Rhett Epler, an assistant professor in the Old Dominion University marketing department, says it’s common for salespeople to get on-the-ground practice while selling to actual customers, but “that’s not how somebody should be learning.”
“I’ve worked in sales, and I had absolutely no training whatsoever,” Epler adds. “It was pretty painful for everybody involved, including customers…There’s a lot of really good sales research that points to sales training being very effective and helping to do really nice things for people in terms of longevity and [increasing] their basic effectiveness.”
For Actual Veggies, the decision to not offer formal sales training had to do with the nature of selling packaged foodstuffs.

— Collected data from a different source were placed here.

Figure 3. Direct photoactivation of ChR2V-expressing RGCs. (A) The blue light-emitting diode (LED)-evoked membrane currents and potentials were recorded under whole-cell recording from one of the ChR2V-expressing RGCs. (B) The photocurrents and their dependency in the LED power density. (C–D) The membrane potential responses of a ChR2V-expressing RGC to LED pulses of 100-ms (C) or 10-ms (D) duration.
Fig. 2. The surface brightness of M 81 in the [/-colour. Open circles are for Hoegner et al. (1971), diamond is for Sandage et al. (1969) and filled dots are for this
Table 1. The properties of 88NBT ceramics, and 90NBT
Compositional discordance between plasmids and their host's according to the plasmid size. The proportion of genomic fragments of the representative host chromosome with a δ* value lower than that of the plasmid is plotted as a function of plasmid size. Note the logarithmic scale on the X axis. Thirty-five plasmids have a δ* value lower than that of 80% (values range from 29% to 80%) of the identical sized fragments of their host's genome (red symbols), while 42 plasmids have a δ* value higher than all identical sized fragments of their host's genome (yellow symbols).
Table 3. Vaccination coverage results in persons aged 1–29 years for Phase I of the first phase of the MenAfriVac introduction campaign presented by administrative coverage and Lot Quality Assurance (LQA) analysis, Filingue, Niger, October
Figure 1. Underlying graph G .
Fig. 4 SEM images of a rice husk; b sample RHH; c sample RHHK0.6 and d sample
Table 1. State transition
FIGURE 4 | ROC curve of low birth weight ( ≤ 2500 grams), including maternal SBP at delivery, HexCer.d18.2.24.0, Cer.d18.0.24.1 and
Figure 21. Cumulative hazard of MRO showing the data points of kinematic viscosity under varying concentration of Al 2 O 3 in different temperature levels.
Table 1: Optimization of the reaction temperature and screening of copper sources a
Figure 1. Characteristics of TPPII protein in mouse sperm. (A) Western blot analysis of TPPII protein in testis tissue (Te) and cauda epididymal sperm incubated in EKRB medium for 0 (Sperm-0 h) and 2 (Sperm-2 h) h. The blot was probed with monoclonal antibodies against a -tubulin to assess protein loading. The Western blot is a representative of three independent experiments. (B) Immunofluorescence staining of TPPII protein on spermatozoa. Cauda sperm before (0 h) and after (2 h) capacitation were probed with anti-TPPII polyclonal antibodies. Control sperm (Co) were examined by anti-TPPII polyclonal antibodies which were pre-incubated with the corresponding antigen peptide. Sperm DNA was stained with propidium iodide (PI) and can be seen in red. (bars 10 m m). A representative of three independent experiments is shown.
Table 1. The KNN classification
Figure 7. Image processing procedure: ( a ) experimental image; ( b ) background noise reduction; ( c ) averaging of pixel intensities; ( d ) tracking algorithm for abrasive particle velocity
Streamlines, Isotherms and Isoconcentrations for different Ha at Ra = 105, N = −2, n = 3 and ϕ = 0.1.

“It’s less about knowing the product, and it’s more about knowing the grocery store,” co-founder and co-CEO Hailey Swartz says of her company’s market. “Instead of having this formal sales process that we put in place, it was important to find people that had experience selling into the grocery stores and knew the intricacies that, like, ‘Whole Foods is going to expect X amount of dollars to promote.’”
Adds Rosenbaum: “Something you hear in our industry is: ‘The easy part is selling into the stores. The hard part is staying on the shelves.’”
Bryce McConville—founder and CEO of another fast-growing Inc. 5000 company, the running shorts purveyor ChicknLegs (No. 649)–says he doesn’t offer formal sales training, either.
“We’ve been growing quickly and haven’t done a ton of cold calls to retailers who don’t already know who we are,” says McConville, who employs three full-time sales reps and then handles some large accounts himself. “Because of that, our sales roles have felt more like account management roles in the last one-to-two years. As we go after new categories, that will definitely change and we will have a greater need for hard sales skills among our team.”
New hires at ChicknLegs already do practice calls, review brand information and learn how to respond to common customer rebuttals, McConville says—but he distinguishes that from formal training about negotiation strategies or how to close a deal.
Of course, if slightly more than half of CEO Survey respondents said they don’t offer formal sales training, that means just under half still do. Jeff Lee, CEO and co-founder of the makeup brand DIBS Beauty (No. 219 on the Inc. 5000), says he views formal training as “a must” for his sales team of more than 150 contractors.
“We take the view that the interactions customers have with every one of our sales team members are formative to their long-term relationship with DIBS,” Lee explains. “CPG brands live and die by their product efficacy and their brand image, and effectively conveying and advancing both requires regular training.”
Of the CEO Survey respondents that did report offering their sales teams formal training, 85.2 percent said it had to do with product specs and selling points; 83.1 percent said it concerned general sales skills; and 73.4 percent said it was specific to a certain sales or CRM platform.
For some fast-growing brands, sales training isn’t a concern. Deanne Buck, CEO of the underwear brand Branywyn (No. 246 on the Inc. 5000), says that since her company uses a direct-to-consumer model, they don’t have a sales team in the first place.
However, she adds, if there ever were to be a Branywyn sales team, she would “DEFINITELY offer them training.”